Here's an example of an asset with create+replace materialization:

bruin-sql
/* @bruin

name: dashboard.hello_bq
type: bq.sql

materialization:
    type: table

@bruin */

select 1 as one
union all
select 2 as one

The result will be a table dashboard.hello_bq with the result of the query.

delete+insert

delete+insert strategy is useful for incremental updates. It deletes the rows that are no longer present in the query results and inserts the new rows. This is useful when you have a large table and you want to minimize the amount of data that needs to be written.

This strategy requires an incremental_key to be specified. This key is used to determine which rows to delete and which rows to insert.

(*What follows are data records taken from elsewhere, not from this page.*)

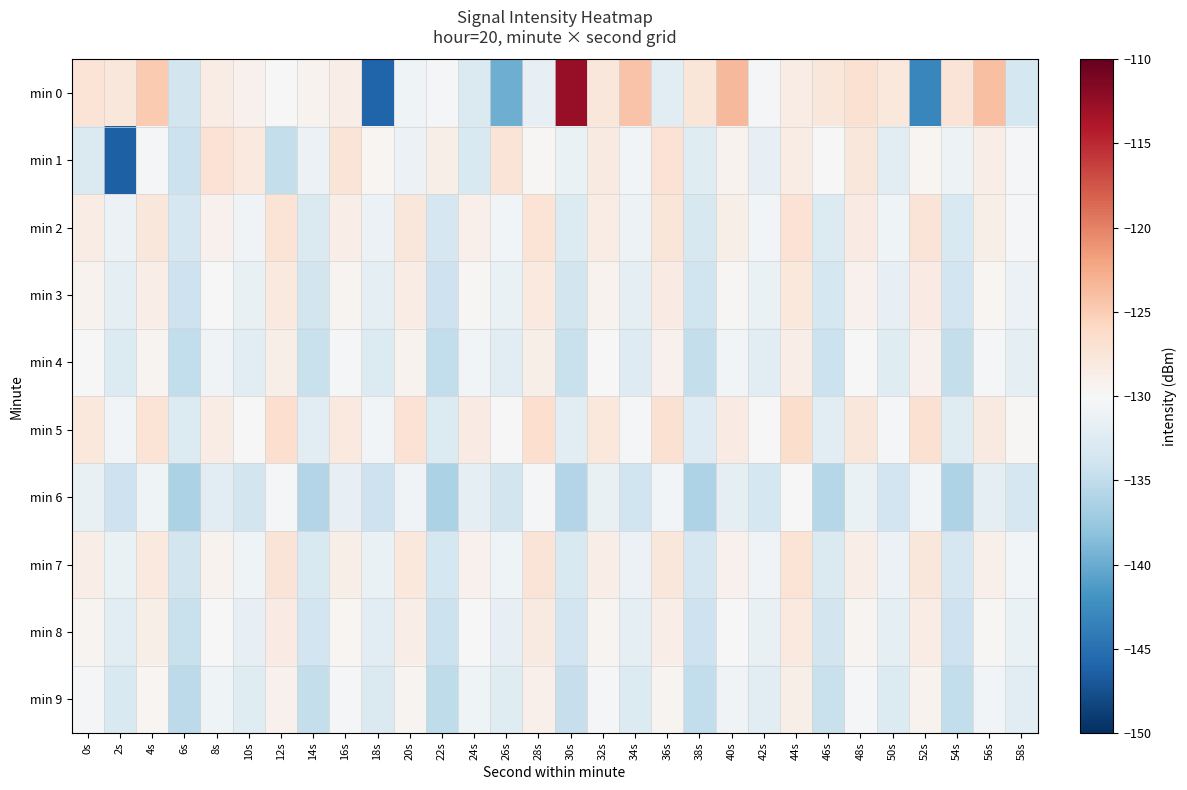

At which category is the sum across all series the highest?

44s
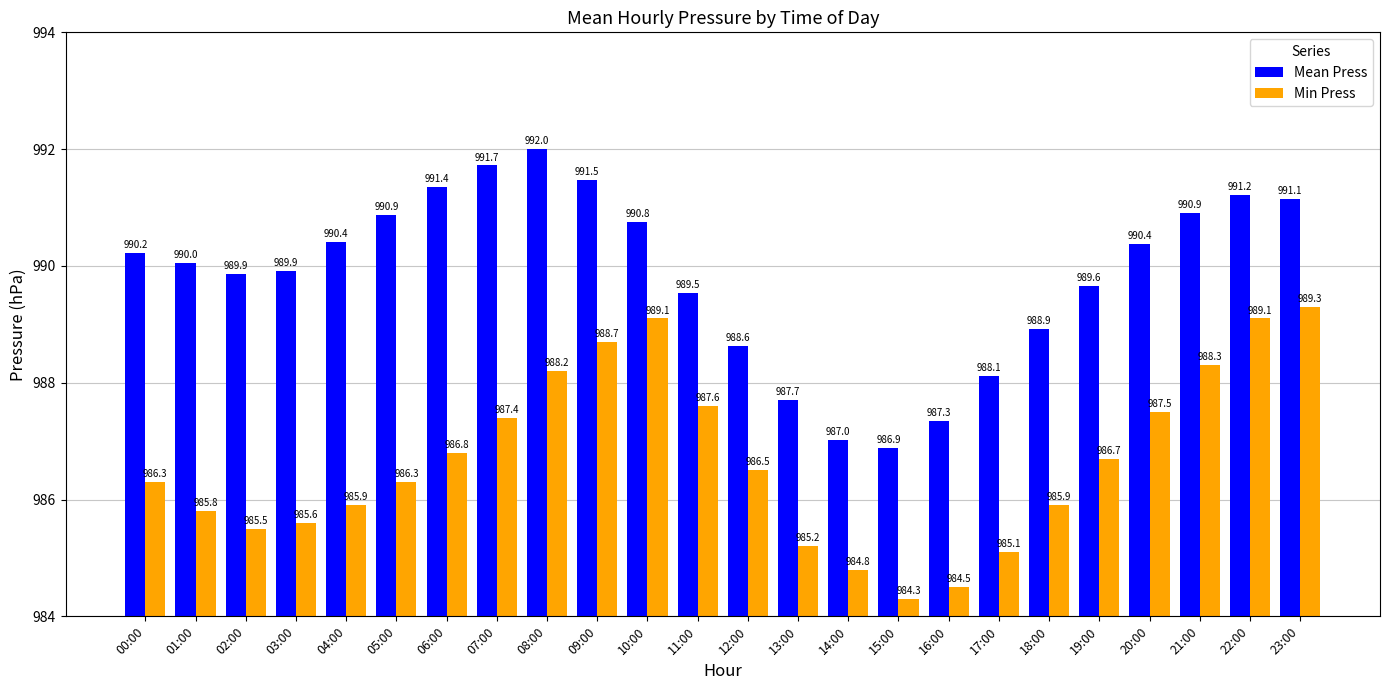

At which label does Mean Press first exceed 990?

00:00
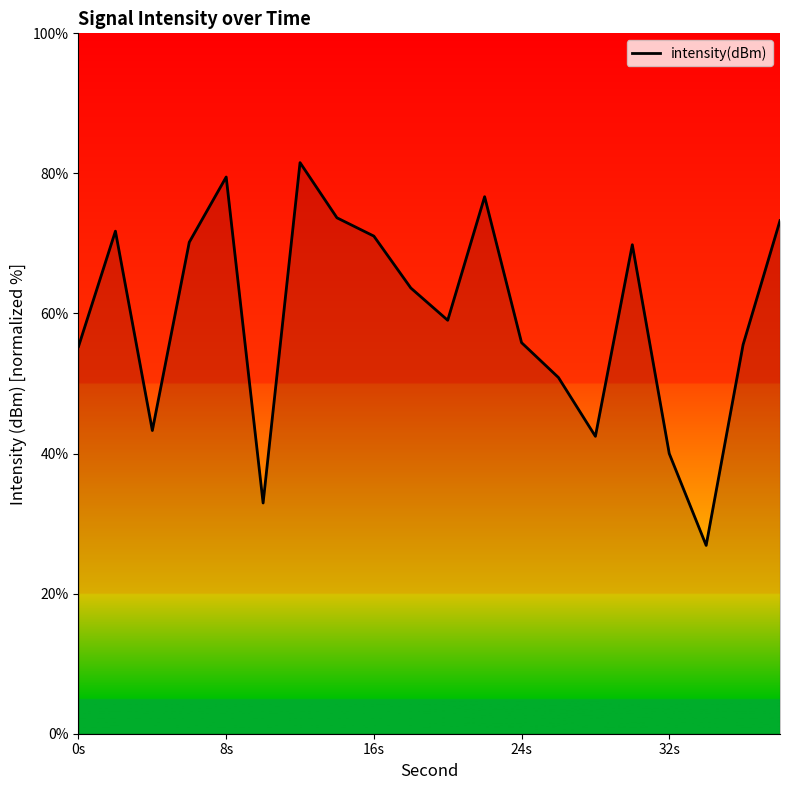

How many interior local valleys (lower than both neighbors) does the data have?

5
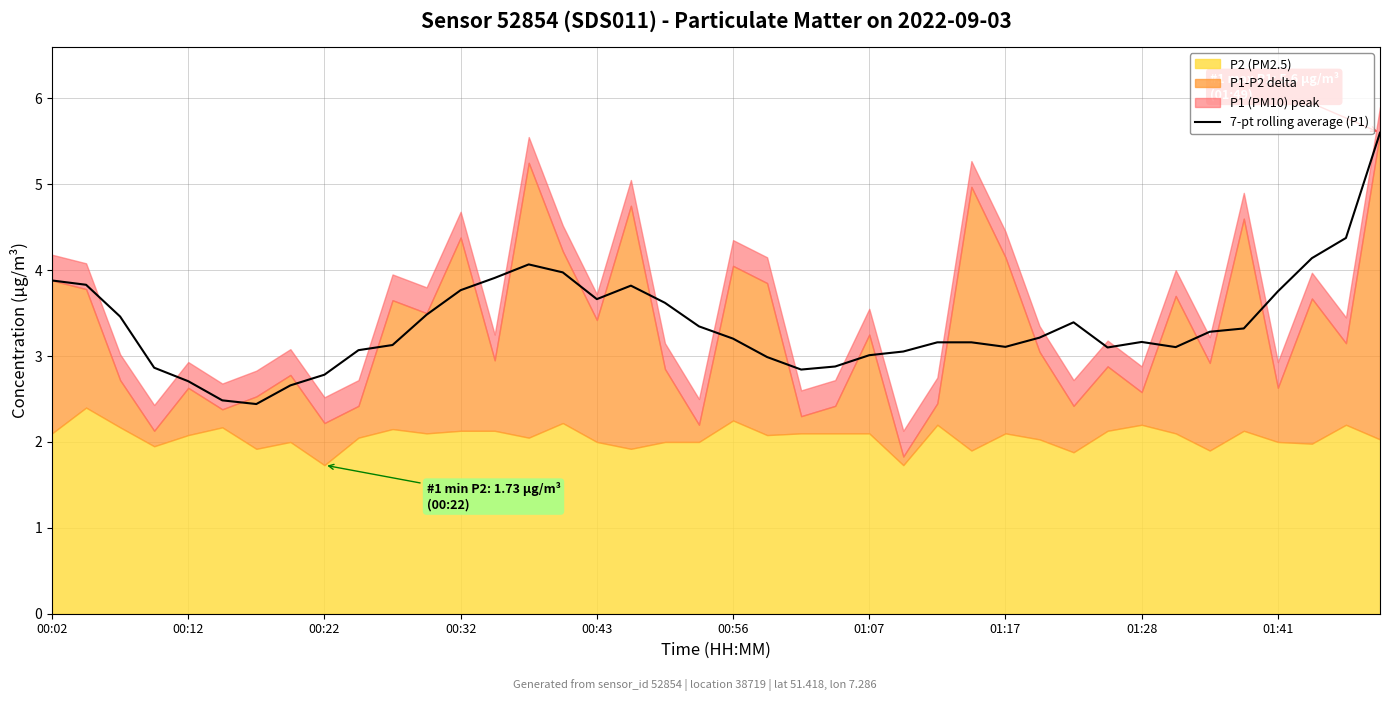

The chart shows a value of 3.4 at 30. True or false?

True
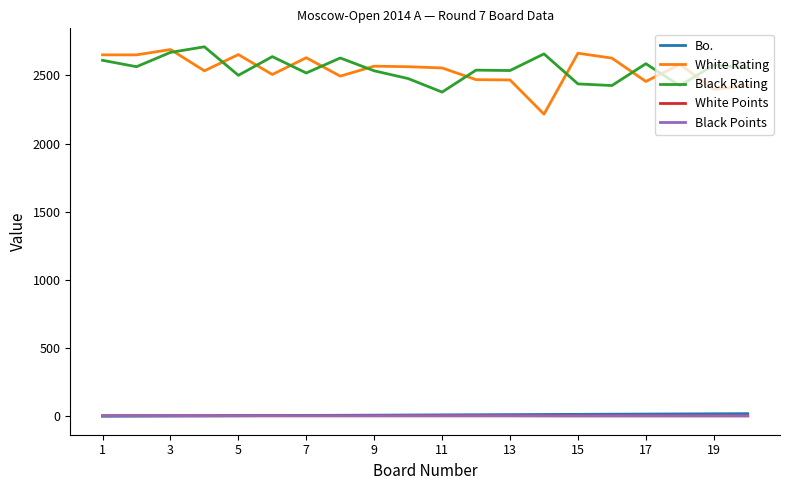

What is the maximum value for White Rating?

2690.0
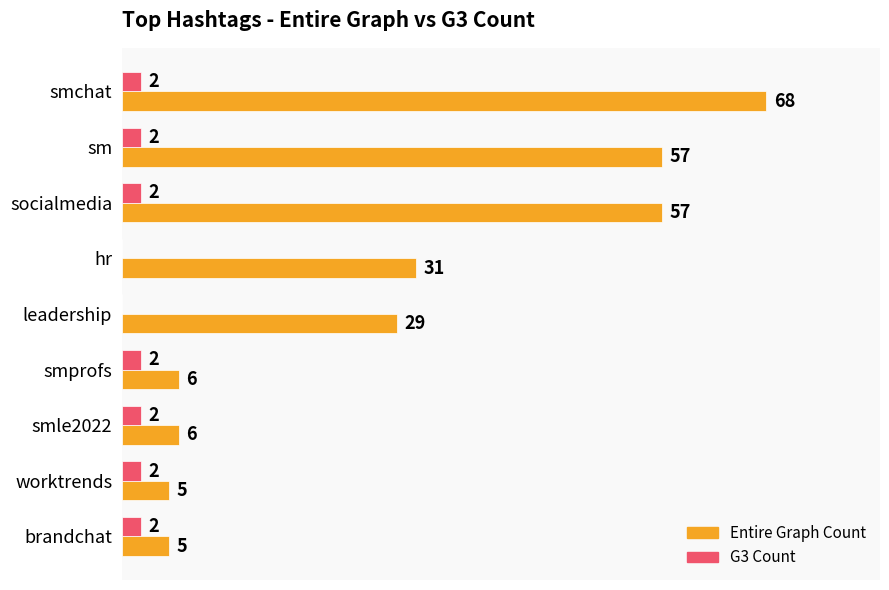

At which label is Entire Graph Count closest to 36?

hr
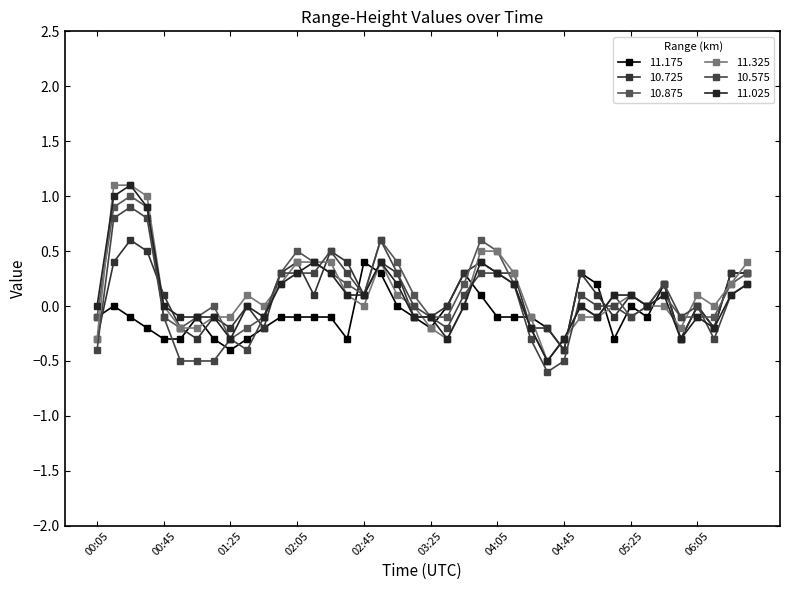

At which label does 10.575 first exceed 0?

00:15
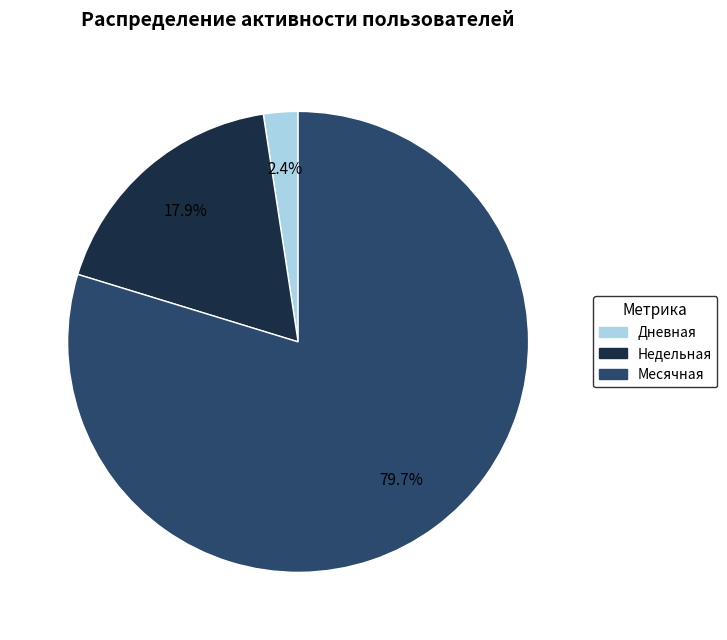

Between Недельная and Месячная, which is larger?

Месячная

Bruin implements delete+insert strategy in the following way:

  • run the asset query, put the results in a temp table
  • run a SELECT DISTINCT query on the temp table to get the unique values of the incremental_key
  • run a DELETE query on the target table to delete all the rows that match the incremental_key values determined above
  • run an INSERT query to insert the new rows from the temp table

Here's an example of an asset with delete+insert materialization:

bruin-sql
/* @bruin

name: dashboard.hello_bq
type: bq.sql

materialization:
    type: table
    strategy: delete+insert
    incremental_key: UserId

@bruin */

select 1 as UserId, 'Alice' as Name
union all
select 2 as UserId, 'Bob' as Name

append

append strategy is useful when you want to add new rows to the table without overwriting the existing rows. This is useful when you have a table that is constantly being updated and you want to keep the history of the data.

Bruin will simply run the query, and insert the results into the destination table.

bruin-sql
/* @bruin

name: dashboard.hello_bq
type: bq.sql

materialization:
    type: table
    strategy: append

@bruin */

select 1 as one
union all
select 2 as one

merge

merge strategy is useful when you want to merge the existing rows with the new rows. This is useful when you have a table with a primary key and you want to update the existing rows and insert the new rows, helping you avoid duplication while keeping the most up-to-date version of the data in the table incrementally.

Merge strategy requires columns to be defined and marked with primary_key or update_on_merge.

  • primary_key is used to determine which rows to update and which rows to insert.
  • update_on_merge is used to determine which columns to update when a row already exists. By default, this is considered to be false.

INFO

An important difference between merge and delete+insert is that merge will update the existing rows, while delete+insert will delete the existing rows and insert the new rows. This means if your source has deleted rows, merge will not delete them from the destination, whereas delete+insert will if their incremental_key matches.

Here's a sample asset with merge materialization:

bruin-sql
/* @bruin

name: dashboard.hello_bq
type: bq.sql

materialization:
    type: table
    strategy: merge

columns:
  - name: UserId
    type: integer
    primary_key: true
  - name: UserName
    type: string
    update_on_merge: true

@bruin */

select 1 as UserId, 'Alice' as UserName
union all
select 2 as UserId, 'Bob' as UserName